Excerto da crónica:
• • • • • • •

Crónica de Bento Domingues
no PÚBLICO
«A morte não podia ser a última palavra porque, na sua morte, Jesus deu futuro àqueles que o matavam.»
1. Li comovido e meditei a homilia do Papa Francisco, do dia 27 de Março, na praça vazia de S. Pedro, cheia do mundo inteiro. Dou graças a Deus pela presença activa desta voz que congrega as energias de todas as pessoas que tecem redes de esperança, neste tempo ferido de guerras, fomes, exclusões e agora pelo devastador covid-19.
Essa voz de um corpo fragilizado reúne, no mesmo cuidado, os povos do Oriente e do Ocidente, do Norte e do Sul, crentes e não crentes, a começar pelos mais pobres, doentes e desprotegidos, acompanhados pelas pessoas que arriscam a própria vida para não deixarem esse vasto mundo sem protecção e consolo.
São estas pessoas que estão a incarnar, de forma heróica, nestes meses de Março e Abril – e não sabemos por quanto tempo ainda serão indispensáveis – a ética samaritana a que me referi nesta coluna [1].

• • • • • • •

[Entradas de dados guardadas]
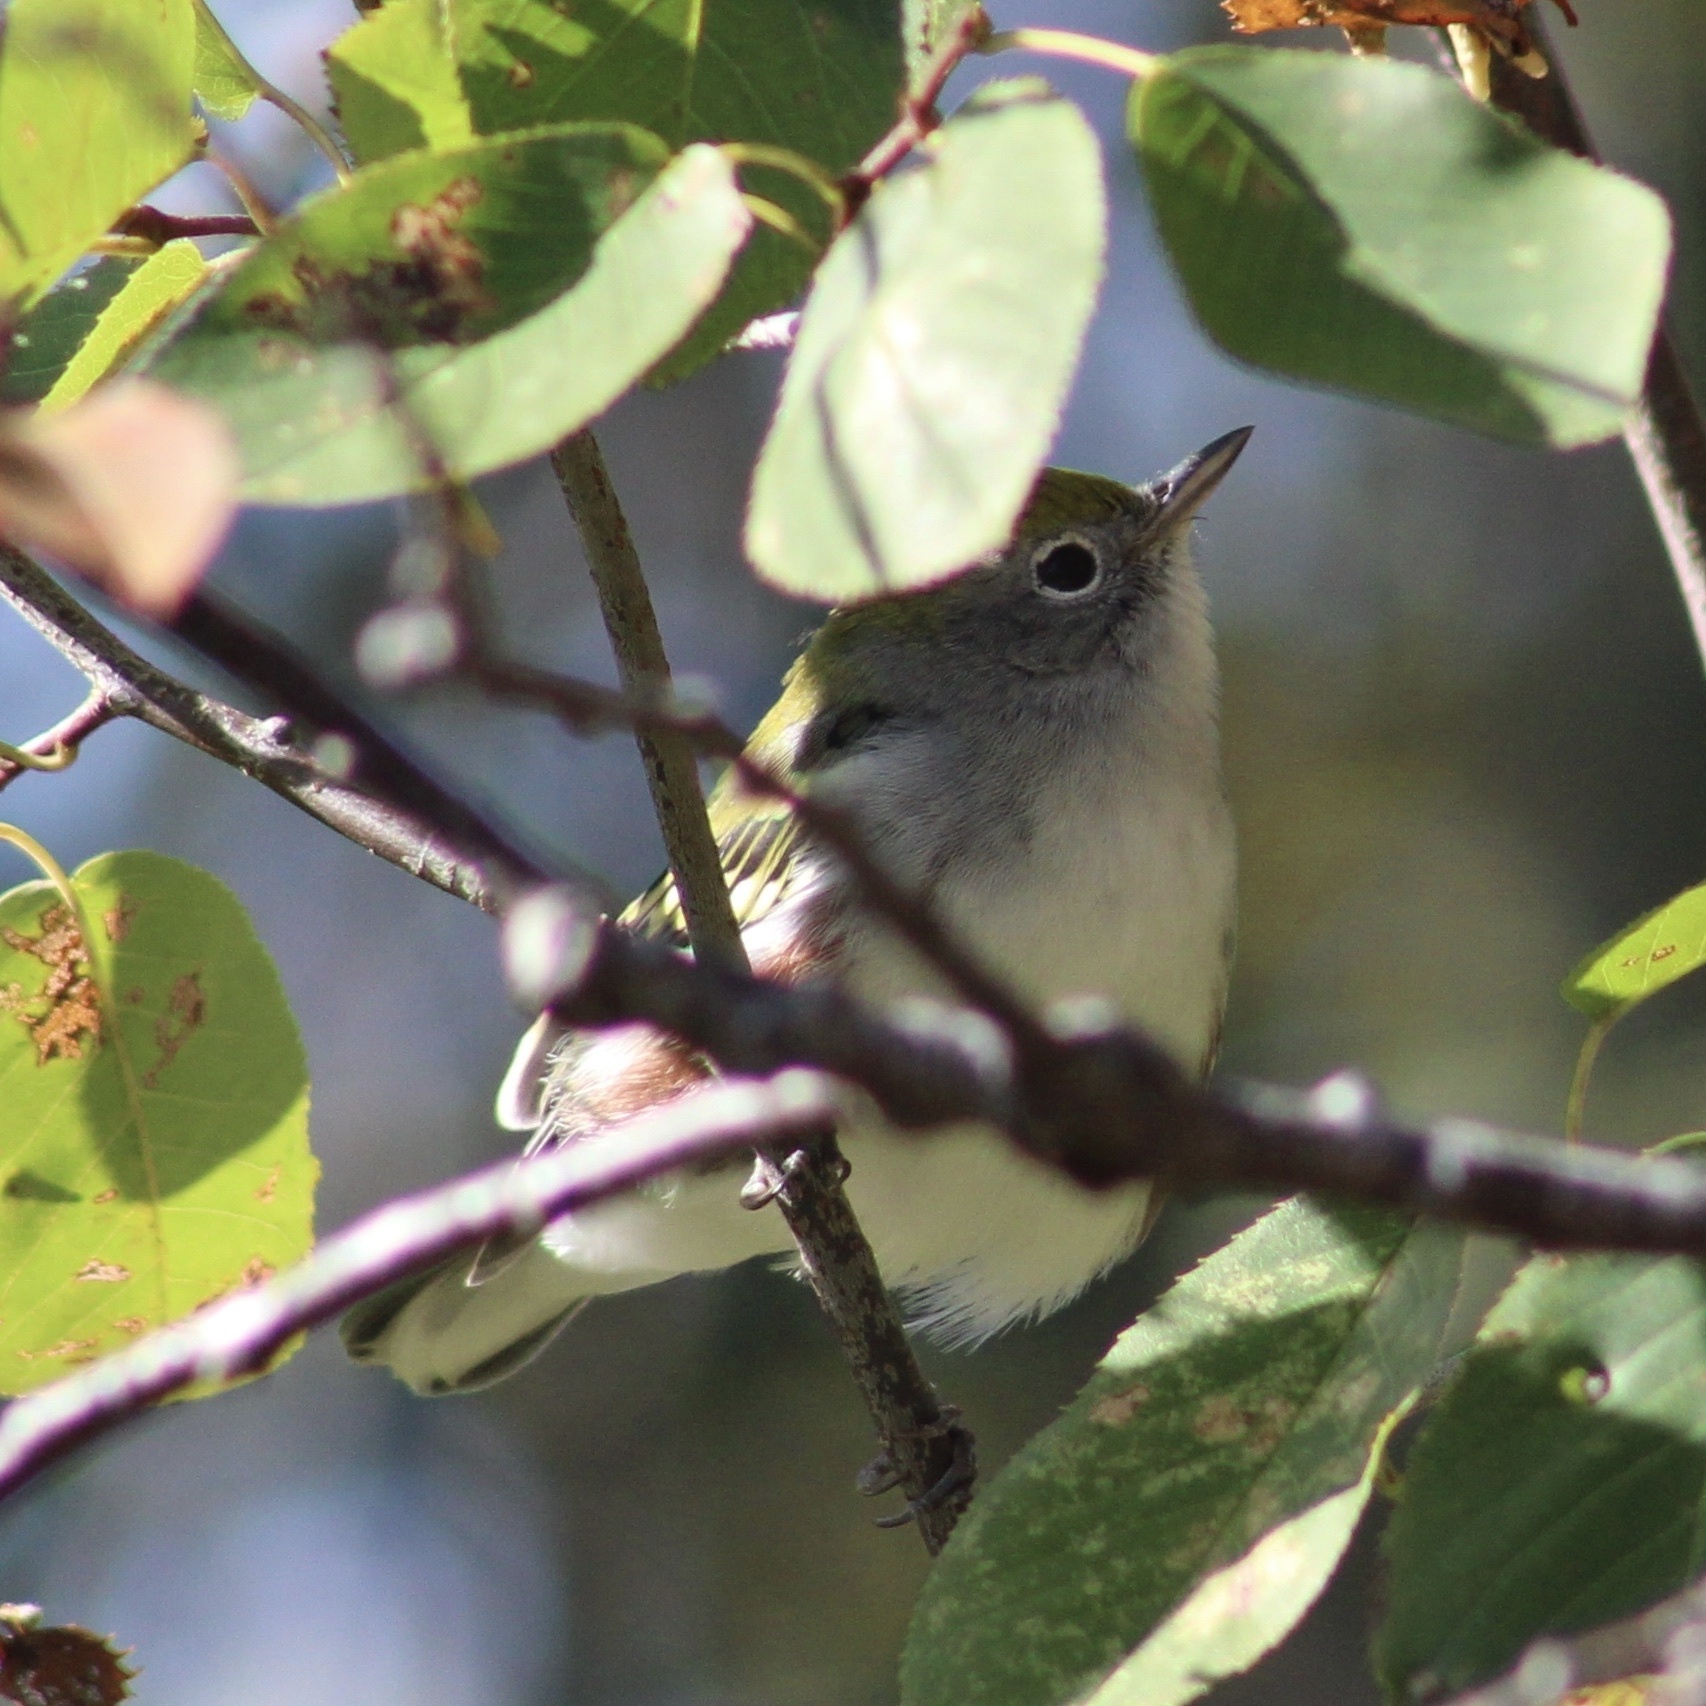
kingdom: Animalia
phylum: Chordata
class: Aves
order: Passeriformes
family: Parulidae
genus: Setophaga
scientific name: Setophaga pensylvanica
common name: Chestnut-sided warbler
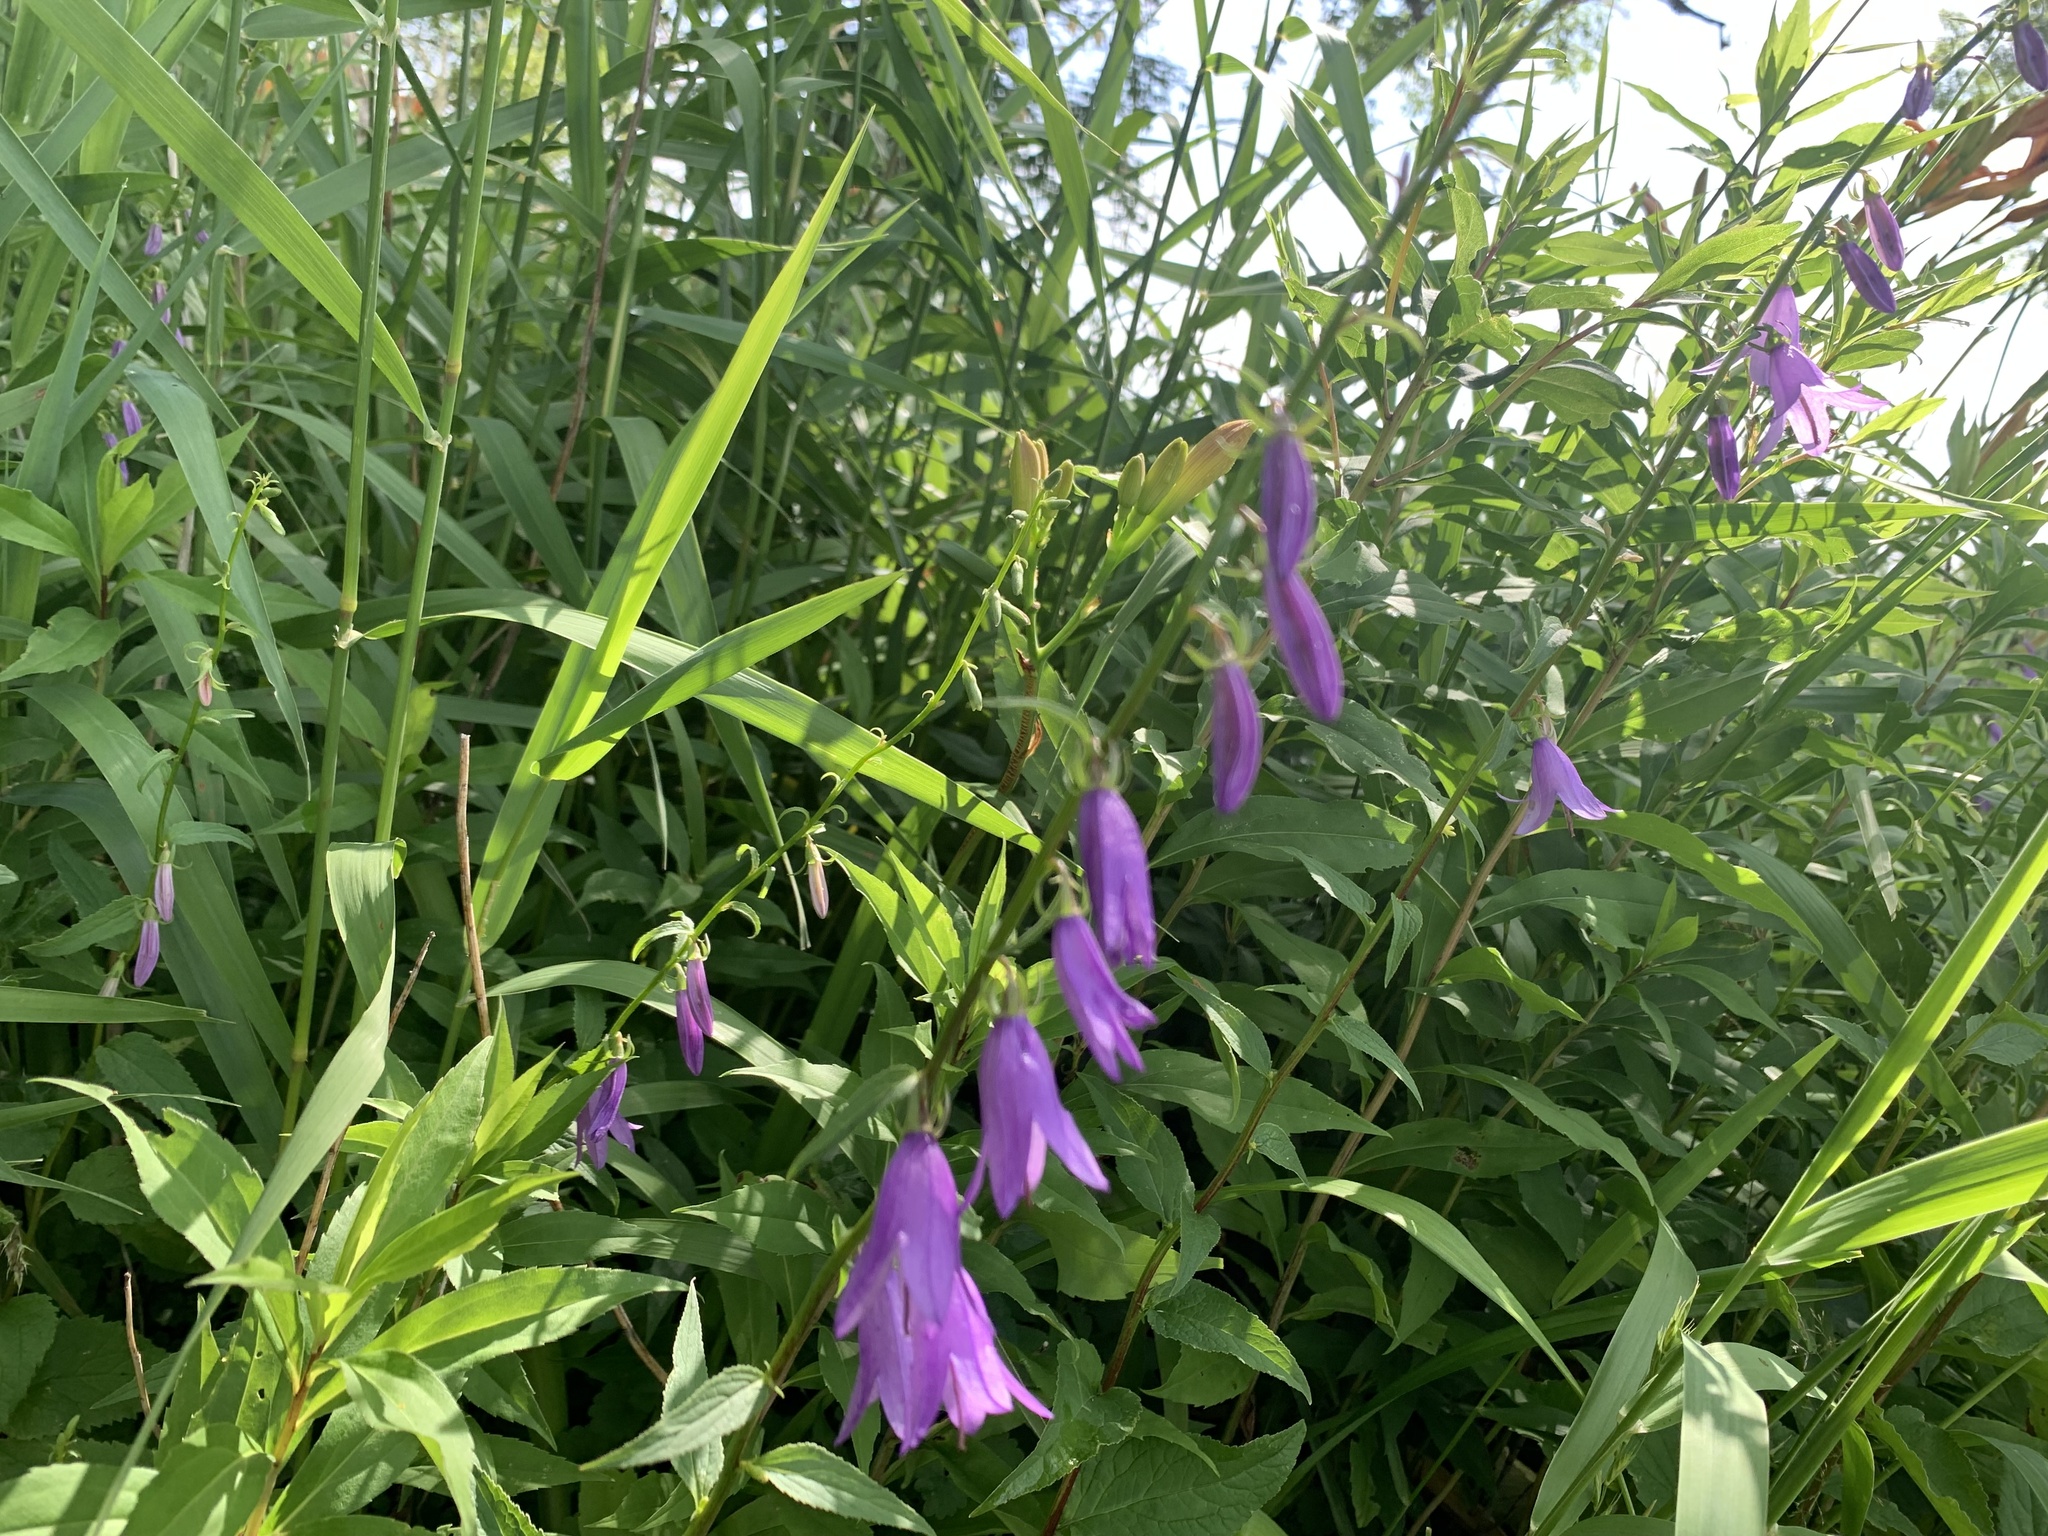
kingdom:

• • • • • • •

O que se pede:
**a.** Enumere todos os pontos cardeais referidos na crónica.
**b.** Reproduza palavra por palavra o trecho da crónica que vai de "Crónica de Bento" até "pelo devastador covid-19.".
As linhas dos registos são material independente da crónica.

Respostas:
**a.** Oriente, Ocidente, Norte, Sul

**b.**
Crónica de Bento Domingues
no PÚBLICO
«A morte não podia ser a última palavra porque, na sua morte, Jesus deu futuro àqueles que o matavam.»
1. Li comovido e meditei a homilia do Papa Francisco, do dia 27 de Março, na praça vazia de S. Pedro, cheia do mundo inteiro. Dou graças a Deus pela presença activa desta voz que congrega as energias de todas as pessoas que tecem redes de esperança, neste tempo ferido de guerras, fomes, exclusões e agora pelo devastador covid-19.